3Lee, S. C., & Arias, A. M. (2024). Elementary Preservice Teachers’ Initial Knowledge for Teaching Related to Crosscutting Concepts Within 3D Learning and Teaching. Journal of College Science Teaching, 1-9.

4Vick, N., Novak, M. J., Voss, D. C., Reiser, B. J., & Rivet, A. E. (2024). Helping Students Use Crosscutting Concepts to Guide Sensemaking of Anchoring Phenomena. The Science Teacher, 91(4), 44-51.

5Lindgren, R., Morphew, J. W., Kang, J., Planey, J., & Mestre, J. P. (2022). Learning and transfer effects of embodied simulations targeting crosscutting concepts in science. Journal of Educational Psychology, 114(3), 462.

6Rivet, A. E., Weiser, G., Lyu, X., Li, Y., & Rojas-Perilla, D. (2016). What are crosscutting concepts in science? Four metaphorical perspectives. Singapore: International Society of the Learning Sciences.

When the word “assessment” comes to mind, many people picture quizzes, tests, and other tangible (and often high-stakes) products. These tend to be assessments of learning, or more summative ways to check a student’s understanding after the learning has occurred. In the VMC3, we emphasize formative assessments for learning and as learning, where sensemaking is valued as a nonlinear process of growth and exploration. 

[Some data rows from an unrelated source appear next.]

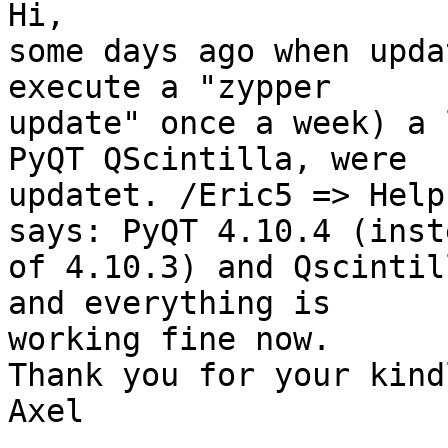
Hi,

some days ago when upda
execute a "zypper 

update" once a week) a 
PyQT QScintilla, were 

updatet. /Eric5 => Help
says: PyQT 4.10.4 (inste
of 4.10.3) and Qscintil
and everything is 

working fine now.

Thank you for your kind
Axel
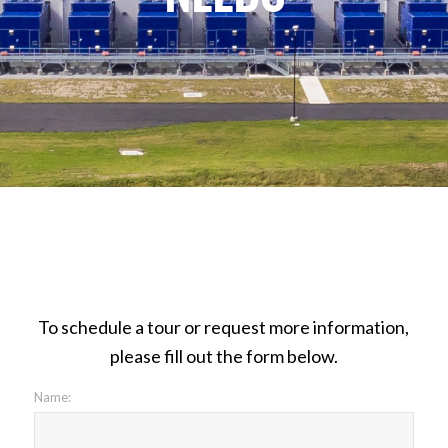
To schedule a tour or request more information,
please fill out the form below.
Name:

Formative assessment (FA) is a process that involves a cycle of planning/goal-setting, task design, feedback, and reflections/adaptations. FA can be more formal and explicit (think of weekly homework or worksheets turned in at the end of class), and it can be more implicitly integrated into daily instruction. When you circulate the room asking targeted questions, provide verbal or written feedback on a student’s work, or prompt a student to self-reflect on their own learning, FA is happening. 

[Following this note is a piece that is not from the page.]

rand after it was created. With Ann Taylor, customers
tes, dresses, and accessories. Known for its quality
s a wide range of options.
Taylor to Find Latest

Through FA, you and your students can glean real-time information about the learning that is unfolding. The VMC3 focuses on the portion of the FA spectrum that is deeply integrated with daily instruction and provides bite-sized information that can be acted on quickly - tapping into what a student is thinking and giving them support to take the next step. The resources here are designed to support not only lesson plans and big-picture decisions but also those minute-to-minute strategies for nurturing responsive, inquisitive, and self-reflective classrooms.